Authors: Ahn, Ezekiel; Park, Sunchung; Baek, Insuck; LEE, DONGHO - Orise Fellow; BHATT, JISHNU - Orise Fellow; LIM, SEUNGHYUN - Orise Fellow; Jang, Jae Hee; Zhang, Dapeng; Kim, Moon; Meinhardt, Lyndel

Submitted to: The Plant Genome
Publication Type: Peer Reviewed Journal
Publication Acceptance Date: 6/2/2025
Publication Date: 7/11/2025
Citation: Ahn, E.J., Park, S., Baek, I., Lee, D., Bhatt, J., Lim, S., Jang, J., Zhang, D., Kim, M.S., Meinhardt, L.W. 2025. Machine learning-driven GWAS uncovers novel candidate genes for resistance to frosty pod rot and witches' broom disease in cacao. The Plant Genome. 18(3). Article e70069. https://doi.org/10.1002/tpg2.70069.
DOI: https://doi.org/10.1002/tpg2.70069

Interpretive Summary: Cacao, the source of chocolate, is a vital crop for the global confectionary industry and the livelihoods of millions of farmers. However, cacao production is severely threatened by diseases like frosty pod rot (FPRD) and witches' broom disease (WBD), which can devastate yields. This study employed advanced machine learning techniques to analyze the genetic makeup of over 100 diverse cacao trees and identify genes associated with resistance to these diseases, as well as healthy pod production. We discovered a suite of genes potentially involved in fortifying the plant's cell walls, activating stress responses, and deploying defense mechanisms. These findings highlight the complex genetic architecture of disease resistance in cacao, revealing that many genes, each with a small effect, likely work together to protect the plant. This research provides valuable insights for breeding programs aiming to develop cacao varieties that are more resilient to FPRD and WBD. By understanding which genes are involved in disease resistance and how they interact, breeders can more effectively select and combine these genes to create superior varieties.
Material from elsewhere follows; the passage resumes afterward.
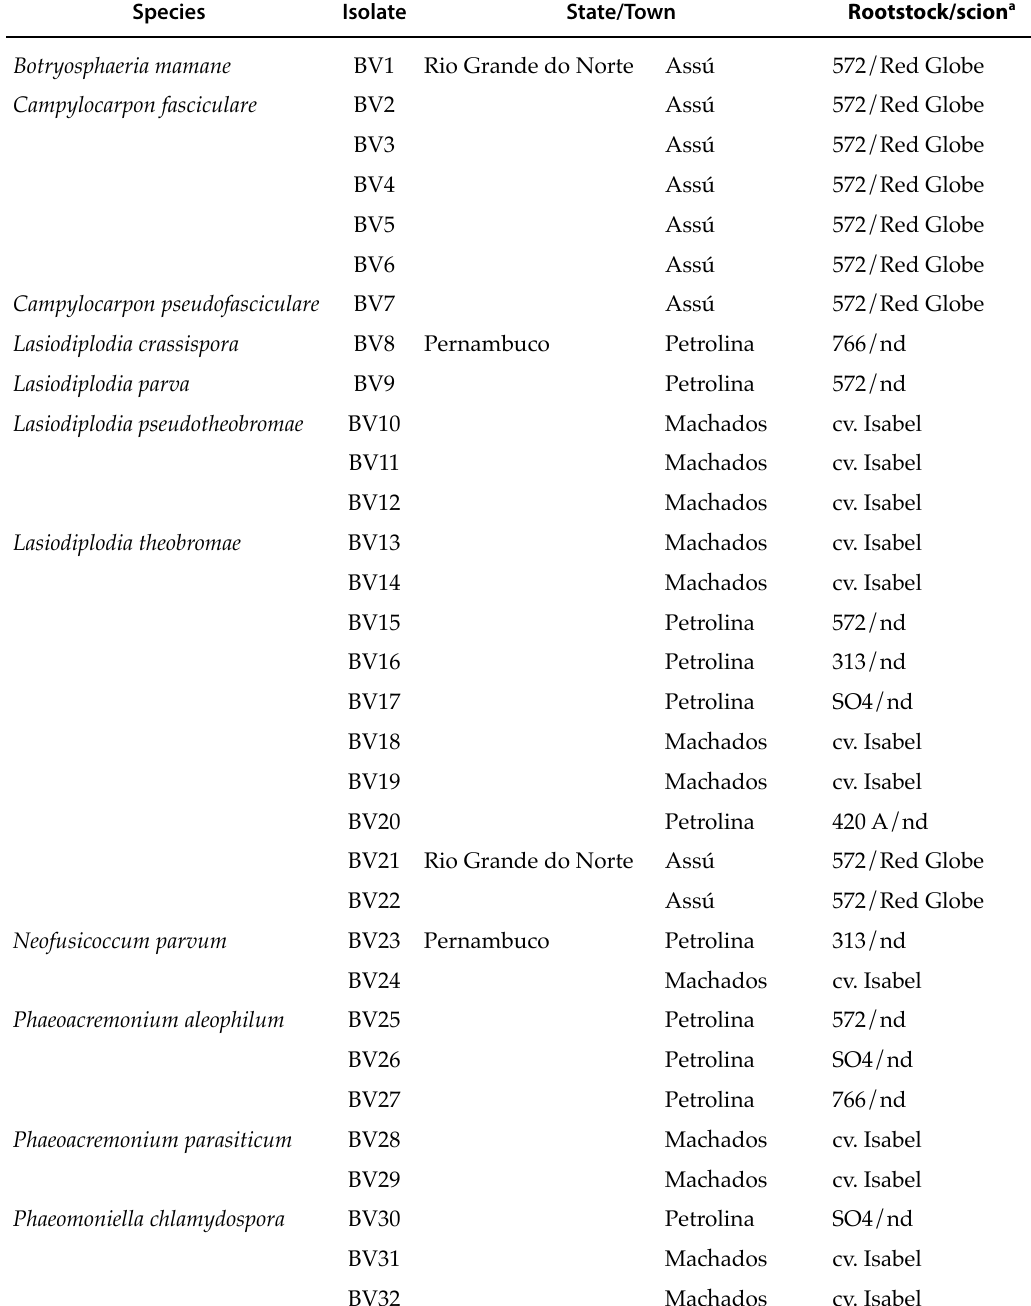
Table 1. List of fungal trunk pathogens isolated from table grapes in Northeastern Brazil, with their geographical origin.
Ultimately, this work contributes to the long-term sustainability of cacao production, ensuring a stable supply of chocolate and supporting the livelihoods of cacao farmers worldwide.

Technical Abstract: This study employed machine learning-driven genome-wide association studies (GWAS) to dissect the genetic architecture of resistance to frosty pod rot (FPRD) and witches' broom disease (WBD), as well as healthy pod rate, in a diverse collection of 102 cacao (Theobroma cacao) accessions. Phenotypic data for these traits were analyzed in conjunction with SNP markers mapped to both the Criollo and Matina reference genomes. Bootstrap Forest and Boosted Tree models were used to identify significant SNP-trait associations. Our analyses revealed numerous candidate genes associated with disease resistance and productivity, highlighting the polygenic nature of these traits. Identified genes are implicated in various biological processes, including cell wall biosynthesis and modification, biotic and abiotic stress response signaling, and defense-related mechanisms such as RNA silencing and ion transport. Notably, associations varied depending on the reference genome used, emphasizing the complexity of the cacao genome and the importance of considering genomic structural variation in GWAS. This research provides a genomic roadmap for developing cacao varieties with enhanced resistance to FPRD and WBD, contributing to the sustainability of cacao production. The application of machine learning methods in this study demonstrates their power in uncovering complex genetic interactions in polygenic traits and provides a framework for future genomic studies in cacao and other crops.